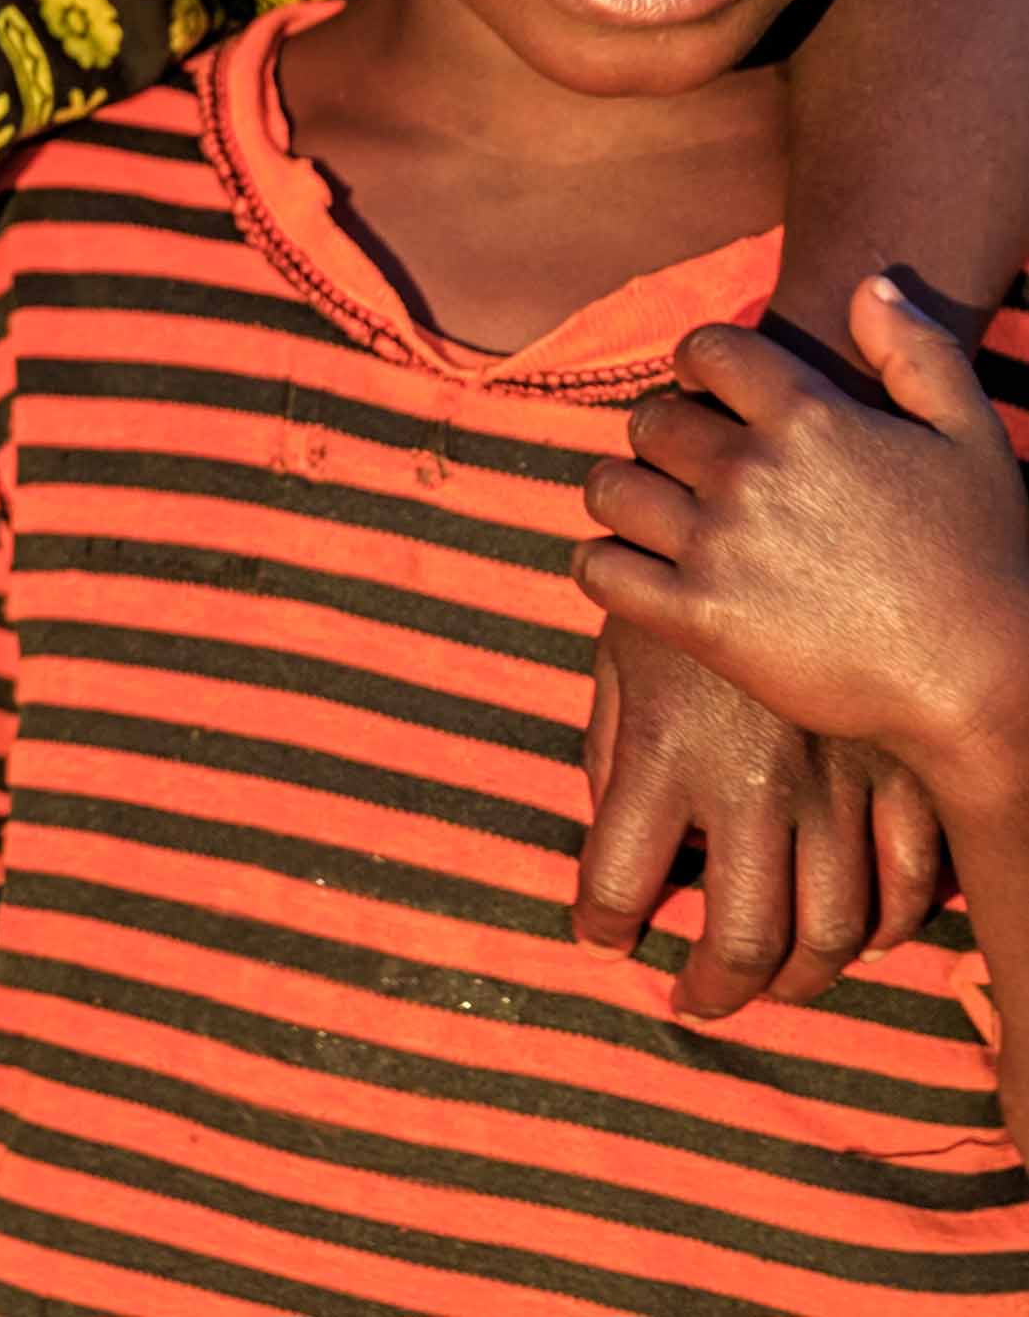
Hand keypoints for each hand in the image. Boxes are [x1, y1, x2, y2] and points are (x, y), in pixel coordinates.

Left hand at [570, 618, 902, 1012]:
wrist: (776, 517)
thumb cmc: (686, 589)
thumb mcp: (620, 656)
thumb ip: (610, 751)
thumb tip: (614, 842)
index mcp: (662, 752)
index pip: (619, 884)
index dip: (604, 927)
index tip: (602, 938)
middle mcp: (752, 781)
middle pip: (743, 936)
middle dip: (715, 988)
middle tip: (698, 999)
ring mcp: (838, 779)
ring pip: (836, 929)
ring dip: (803, 976)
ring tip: (774, 982)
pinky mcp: (904, 767)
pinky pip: (915, 880)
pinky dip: (891, 927)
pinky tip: (861, 937)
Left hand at [585, 279, 1028, 842]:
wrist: (983, 680)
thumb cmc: (985, 556)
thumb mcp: (973, 439)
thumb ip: (919, 353)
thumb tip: (868, 283)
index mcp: (810, 419)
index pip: (707, 350)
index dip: (699, 362)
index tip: (707, 389)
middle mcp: (751, 473)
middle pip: (648, 420)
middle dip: (664, 433)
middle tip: (689, 462)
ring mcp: (718, 547)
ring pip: (609, 488)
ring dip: (628, 493)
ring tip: (659, 509)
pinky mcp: (698, 618)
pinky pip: (599, 569)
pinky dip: (605, 563)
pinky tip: (638, 566)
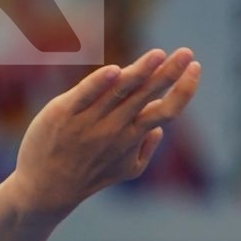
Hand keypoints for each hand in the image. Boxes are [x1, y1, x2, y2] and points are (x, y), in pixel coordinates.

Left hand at [9, 47, 202, 215]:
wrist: (45, 188)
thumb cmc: (88, 175)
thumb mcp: (125, 170)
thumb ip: (146, 149)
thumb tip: (160, 128)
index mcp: (132, 137)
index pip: (166, 110)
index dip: (184, 90)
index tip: (196, 67)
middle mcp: (114, 127)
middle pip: (146, 95)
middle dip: (169, 72)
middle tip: (187, 52)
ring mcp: (89, 120)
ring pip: (119, 91)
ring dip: (141, 72)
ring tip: (159, 55)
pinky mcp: (63, 113)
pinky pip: (84, 95)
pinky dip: (99, 84)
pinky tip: (115, 70)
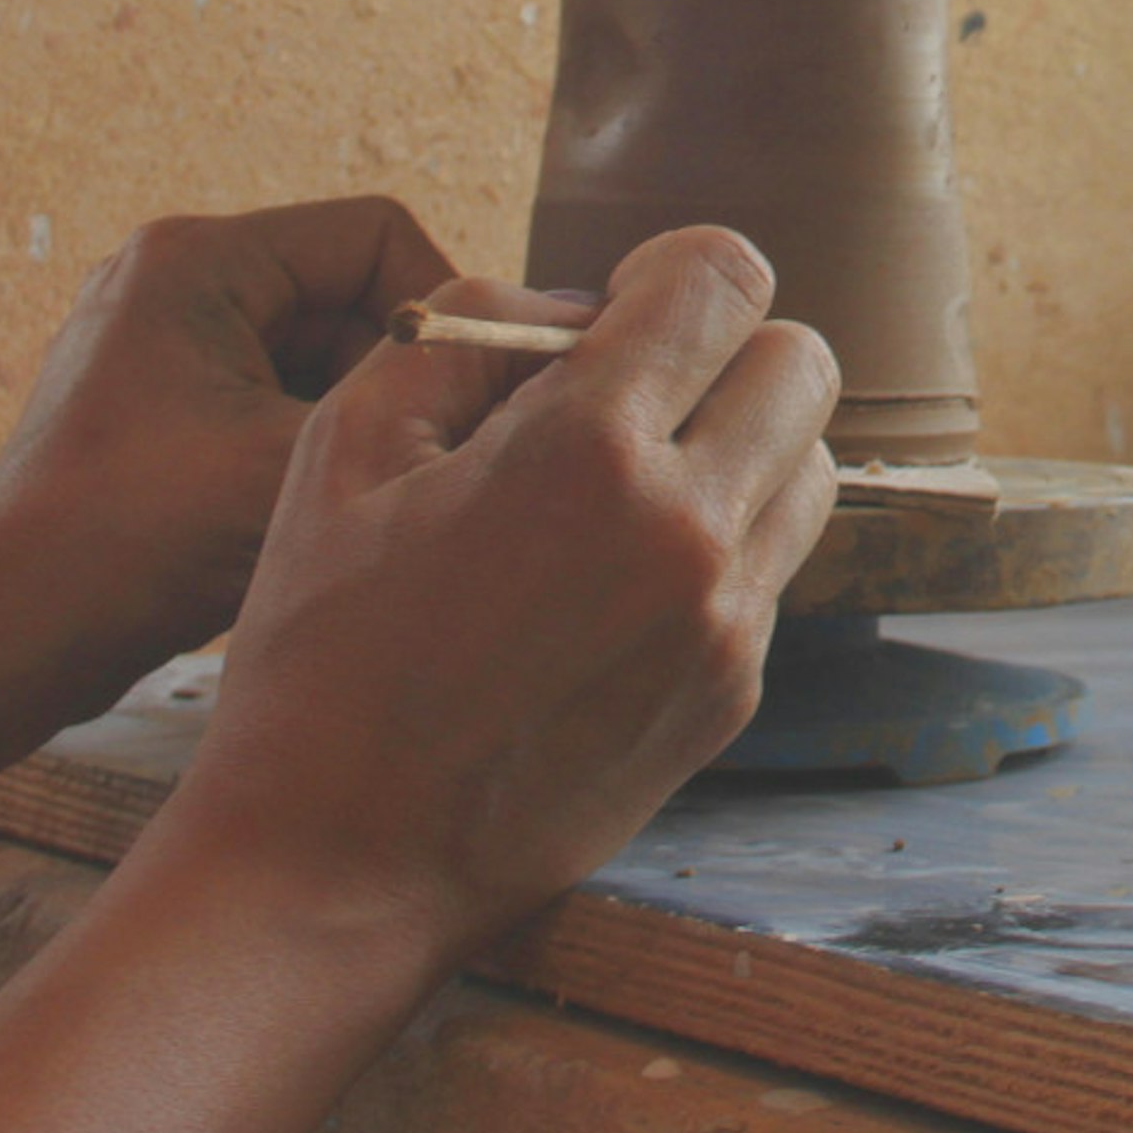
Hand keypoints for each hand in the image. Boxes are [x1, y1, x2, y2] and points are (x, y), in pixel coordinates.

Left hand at [0, 199, 461, 725]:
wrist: (5, 643)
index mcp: (198, 259)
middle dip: (396, 370)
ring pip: (316, 351)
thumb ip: (410, 399)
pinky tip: (322, 511)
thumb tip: (509, 361)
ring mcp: (157, 340)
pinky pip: (271, 395)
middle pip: (349, 292)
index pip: (379, 234)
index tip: (473, 390)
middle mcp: (170, 277)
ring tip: (373, 489)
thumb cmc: (135, 546)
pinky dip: (309, 443)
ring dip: (356, 413)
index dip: (445, 305)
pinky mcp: (153, 402)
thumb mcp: (297, 459)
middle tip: (436, 448)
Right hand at [155, 227, 839, 960]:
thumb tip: (579, 310)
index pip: (727, 277)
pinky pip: (772, 566)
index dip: (674, 270)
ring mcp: (724, 622)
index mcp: (589, 451)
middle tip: (632, 393)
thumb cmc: (320, 650)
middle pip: (802, 361)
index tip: (626, 305)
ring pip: (811, 465)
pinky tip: (615, 581)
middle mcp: (687, 531)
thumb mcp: (346, 445)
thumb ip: (472, 332)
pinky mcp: (731, 693)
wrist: (336, 862)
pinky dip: (720, 544)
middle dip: (723, 352)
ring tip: (629, 487)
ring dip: (741, 446)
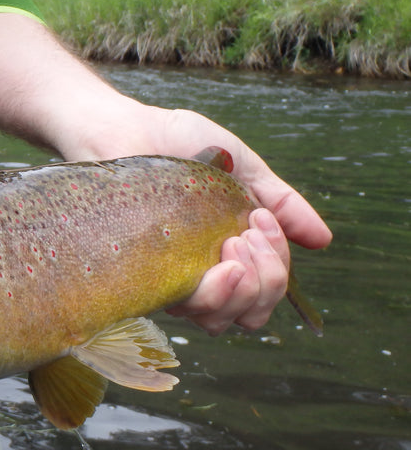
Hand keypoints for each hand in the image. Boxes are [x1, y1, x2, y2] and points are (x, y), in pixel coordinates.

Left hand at [79, 106, 331, 334]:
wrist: (126, 129)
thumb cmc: (179, 144)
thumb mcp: (243, 166)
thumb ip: (282, 202)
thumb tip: (322, 241)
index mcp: (230, 251)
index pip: (266, 291)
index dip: (276, 269)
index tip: (260, 221)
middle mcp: (202, 273)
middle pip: (250, 313)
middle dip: (267, 279)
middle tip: (246, 235)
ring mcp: (172, 277)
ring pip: (219, 320)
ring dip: (242, 289)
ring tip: (230, 246)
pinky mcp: (144, 277)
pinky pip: (182, 308)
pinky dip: (210, 292)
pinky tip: (211, 261)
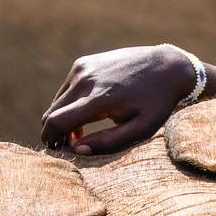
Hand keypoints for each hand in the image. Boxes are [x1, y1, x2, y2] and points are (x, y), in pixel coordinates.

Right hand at [40, 46, 199, 154]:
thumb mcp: (140, 129)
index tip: (54, 153)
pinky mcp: (83, 63)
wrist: (166, 67)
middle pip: (52, 112)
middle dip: (53, 133)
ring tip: (78, 135)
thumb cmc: (156, 103)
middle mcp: (85, 79)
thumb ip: (108, 143)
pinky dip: (68, 104)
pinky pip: (66, 90)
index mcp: (99, 98)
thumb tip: (77, 150)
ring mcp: (82, 68)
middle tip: (65, 148)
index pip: (57, 121)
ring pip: (57, 101)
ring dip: (61, 119)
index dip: (49, 139)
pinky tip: (84, 116)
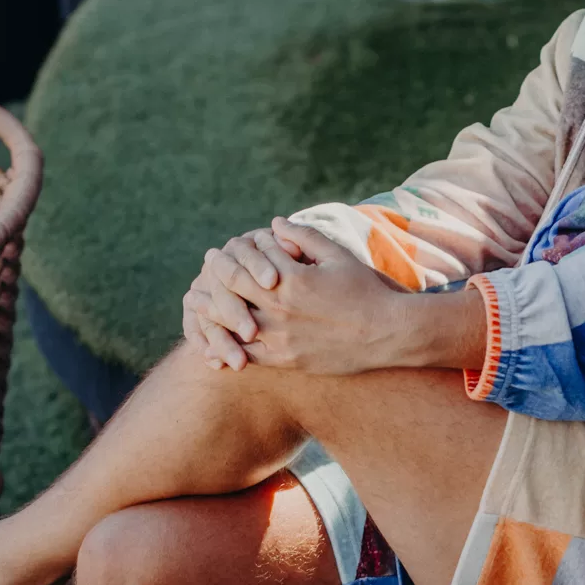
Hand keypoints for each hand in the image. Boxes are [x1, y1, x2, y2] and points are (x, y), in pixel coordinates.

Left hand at [185, 219, 410, 375]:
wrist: (388, 333)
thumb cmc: (365, 290)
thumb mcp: (337, 255)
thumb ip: (303, 237)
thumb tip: (274, 223)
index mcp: (291, 280)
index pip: (244, 264)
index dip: (227, 257)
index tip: (218, 253)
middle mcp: (281, 309)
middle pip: (230, 292)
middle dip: (213, 281)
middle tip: (202, 274)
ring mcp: (282, 338)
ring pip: (232, 326)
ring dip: (210, 315)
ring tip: (196, 306)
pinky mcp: (287, 361)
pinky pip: (248, 356)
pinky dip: (229, 348)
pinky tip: (217, 344)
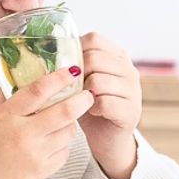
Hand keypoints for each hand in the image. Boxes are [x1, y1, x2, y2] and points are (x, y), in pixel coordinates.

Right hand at [0, 67, 93, 178]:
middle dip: (82, 100)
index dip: (59, 78)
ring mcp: (34, 154)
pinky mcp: (41, 172)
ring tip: (64, 121)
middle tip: (87, 95)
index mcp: (7, 116)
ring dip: (71, 125)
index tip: (71, 71)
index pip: (38, 90)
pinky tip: (52, 143)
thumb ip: (4, 98)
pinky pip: (63, 153)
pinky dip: (62, 146)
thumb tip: (17, 78)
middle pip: (64, 111)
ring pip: (68, 133)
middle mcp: (22, 133)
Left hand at [77, 32, 141, 178]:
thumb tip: (45, 51)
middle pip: (94, 58)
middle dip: (77, 74)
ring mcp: (133, 90)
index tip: (69, 67)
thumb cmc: (90, 105)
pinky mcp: (131, 111)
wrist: (108, 139)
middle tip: (74, 88)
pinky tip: (91, 111)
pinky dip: (92, 108)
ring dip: (83, 93)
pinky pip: (104, 102)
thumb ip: (74, 64)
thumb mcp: (82, 79)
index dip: (76, 50)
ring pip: (98, 81)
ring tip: (82, 100)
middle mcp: (129, 69)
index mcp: (118, 56)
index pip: (94, 39)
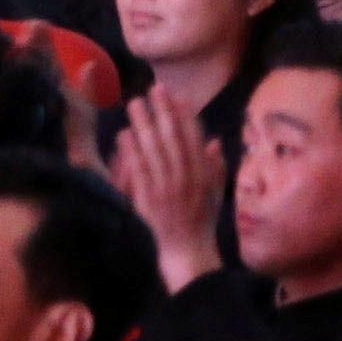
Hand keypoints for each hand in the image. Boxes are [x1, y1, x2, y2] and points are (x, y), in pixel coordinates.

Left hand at [109, 88, 234, 293]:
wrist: (189, 251)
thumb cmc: (202, 222)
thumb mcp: (216, 191)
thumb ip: (215, 164)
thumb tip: (213, 140)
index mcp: (204, 171)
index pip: (193, 136)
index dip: (184, 114)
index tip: (176, 95)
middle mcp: (186, 175)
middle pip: (173, 137)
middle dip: (163, 111)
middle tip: (153, 89)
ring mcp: (167, 186)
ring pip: (155, 149)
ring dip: (144, 124)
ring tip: (135, 104)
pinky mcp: (149, 198)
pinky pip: (140, 170)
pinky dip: (132, 152)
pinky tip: (125, 135)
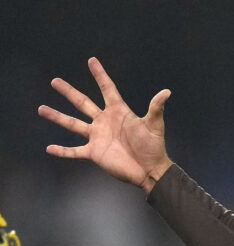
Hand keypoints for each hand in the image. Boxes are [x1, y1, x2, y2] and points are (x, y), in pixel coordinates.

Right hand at [38, 57, 172, 192]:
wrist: (150, 170)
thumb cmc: (154, 147)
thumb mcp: (154, 125)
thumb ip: (156, 108)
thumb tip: (166, 92)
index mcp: (118, 112)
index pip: (107, 89)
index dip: (100, 75)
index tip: (91, 61)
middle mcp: (104, 122)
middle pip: (83, 103)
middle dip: (69, 92)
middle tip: (55, 81)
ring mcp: (97, 137)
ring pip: (72, 124)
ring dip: (57, 117)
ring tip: (41, 108)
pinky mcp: (94, 153)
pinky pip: (74, 151)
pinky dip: (62, 151)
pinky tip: (49, 148)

○ ○ ○ ○

Identify the lines in the entries that hold "wrist" and return each one.

wrist: (776, 517)
wrist: (983, 680)
wrist: (45, 188)
wrist: (5, 643)
wrist: (336, 862)
wrist: (126, 129)
wrist: (166, 67)
wrist: (388, 333)
wrist: (108, 139)
wrist: (189, 251)
wrist: (150, 170)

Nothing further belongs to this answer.